**Actions to take:**
a – In the passage on the pump down plug, translate the sentence "Although cup seals are shown, other types and quantities of seals can be used." into Spanish.
b – Based on the pump down plug passage, explain why the disappearing material 44 in the lower plugs eventually stops blocking passage 18, in one to three sentences.
c – Carry on the pump down plug passage from the point where it stops, keeping its formal technical style.

**Document passage:**
━━━━━━

FIGS. 14a-c are the view of FIGS. 13a-c with the plug released from the sliding sleeve and captured on a landing collar;

FIG. 15 is a part section perspective view showing the sliding sleeve and a groove that holds the pump down plug against turning if the plug is milled out;

FIG. 16 is the pump down plug in perspective showing the lug that resists turning if the plug is milled out.

FIG. 1 shows a typical pump down plug 10 that has wiper seals 12 and 14 to make contact with the surrounding tubular so that it can be pumped down. Although cup seals are shown, other types and quantities of seals can be used. The plug 10 has a tubular body 16 with a through passage 18. Near end 20 is a fishing neck 22 to be used if the plug 10 is to be fished out for any reason. A series of longitudinal grooves 22 define flexible collet fingers 24 that are attached at opposed ends to body 16. Cantilevered fingers can be alternatively used or any other structure that can maintain a cylindrical shape with sufficient strength and still allow flexing. The flexing feature allows the protrusions 26 and 28 to move radially as the plug 10 is pumped downhole. While the preferred plug 10 has seals 12 and 14 the invention envisions a plug 10 that simply is dropped making the use of seals 12 and 14 optional. Looking at FIG. 3, there is a sliding sleeve 30 that has depressions 32 and 34 that are designed to match the shape of protrusions 26 and 28 on the plug 10. As the plug 10 approaches the sliding sleeve 30 the fingers 24 flex to let the protrusions 26 and 28 jump up on the sleeve 30 and then spring out into depressions 32 and 34 as radial surface 36 on projection 28 registers with radial surface 38 on depression 32.

Those skilled in the art will appreciate that while 2 protrusions 26 and 28 are shown on the plug 10 to match similarly shaped depressions on the sliding sleeve 30 there are many different ways to execute the inventive concept. The concept is to create a unique match between a given plug 10 and a given downhole location which happens to be a sliding sleeve such as 30. For example, when treating a long zone there will be a plurality of sliding sleeves such as 30 that have packers such as 40 and 42 to isolate a surrounding annulus (not shown). The idea is to progressively isolate parts of a zone working uphole so that the next sliding sleeve between a pair of packers can be opened for treating the formation between those two packers while the portions below already treated are isolated.

To better understand how this happens reference is again made to FIG. 1 where the passage 18 is shown to be blocked by what will generically be referred to as a disappearing material 44. In this application, the phrase disappearing material is intended to encompass a wide variety of materials used alone or in combination that can retain structural integrity during the pump down procedure but over time when subjected to well conditions whether existing or artificially created will lose that integrity and no longer block the passage 18, as shown in FIG. 2. Threads 46 are visible in FIG. 2 after the disappearing material 44 has gone away. They are used to initially retain the material 44 in position as shown in FIG. 1. The preferred material 44 is a biopolymer that responds to well temperature. Generally when a plug is pumped down from the surface, the fluids used and the flow keeps the material 44 in a plug 10 strong enough to withstand that applied pumping pressures. After a particular portion of a zone is treated through an open sleeve such as 30, another plug lands in the next sleeve. That cuts off all the lower plugs from flow and allows them to come to equilibrium with well temperatures. Over time the material 44 in the lower plugs disappears opening a path 18 through the lower plugs as plugs land above them in another sliding sleeve.

━━━━━━

**Information provided:**
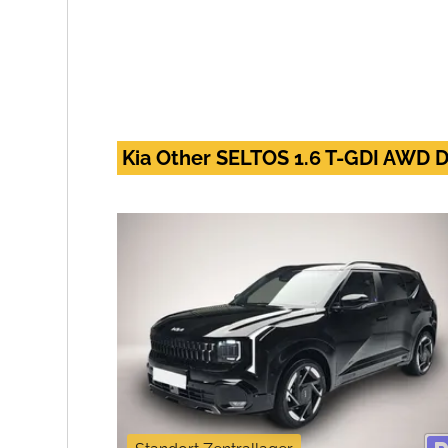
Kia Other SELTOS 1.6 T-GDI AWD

━━━━━━

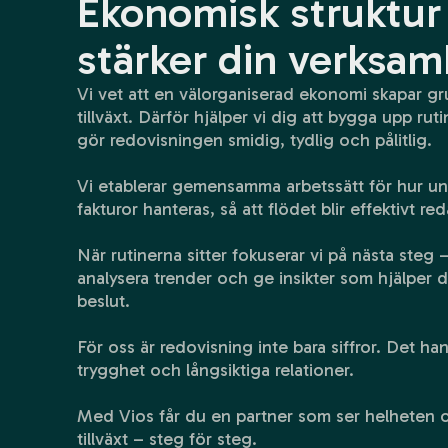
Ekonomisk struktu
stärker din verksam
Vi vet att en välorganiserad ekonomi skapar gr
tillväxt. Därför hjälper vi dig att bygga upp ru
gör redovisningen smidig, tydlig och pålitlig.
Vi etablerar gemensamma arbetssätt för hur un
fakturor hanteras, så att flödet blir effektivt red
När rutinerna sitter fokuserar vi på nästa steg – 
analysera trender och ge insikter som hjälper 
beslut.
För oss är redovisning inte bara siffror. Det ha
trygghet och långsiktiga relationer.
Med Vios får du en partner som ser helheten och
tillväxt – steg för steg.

━━━━━━

**Outputs in order:**
a – Aunque se muestran sellos de copa, se pueden utilizar otros tipos y cantidades de sellos.

b – Once another plug lands in the next sliding sleeve above, the lower plugs are cut off from the pumped flow and come to equilibrium with well temperatures. The preferred material 44 is a biopolymer that responds to well temperature, so over time it loses its structural integrity and disappears, which opens path 18 through the lower plugs.

c –
FIGS. 4 and 5 show how a plug 10 with projections 26 and 28 registered with depressions 34 and 32 respectively can be used to shift sleeve 30 from the closed position with ports 48 closed in FIG. 4 and where they are open in FIG. 5. By design, the material 44 continues to block passage 18 with ports 48 open so that a frac job for example can be accomplished through ports 48 with a zone isolated between two external packers 40 and 42.

One aspect of the invention is that a given plug has a profile on the fingers 24 that registers with a specific sliding sleeve profile in the embodiment of FIGS. 1-5. The concept is related to a key in a lock cylinder. Combinations of protrusions and depressions can be used with either one being on the plug or the sleeve and the mating profile on the other member. The registration can be determined by having a protrusion and mating depression have similar longitudinal lengths to make them register. There can be more than one pair of protrusions and matching depressions and their spacing from each other can be unique to a given sliding sleeve and a plug that will match.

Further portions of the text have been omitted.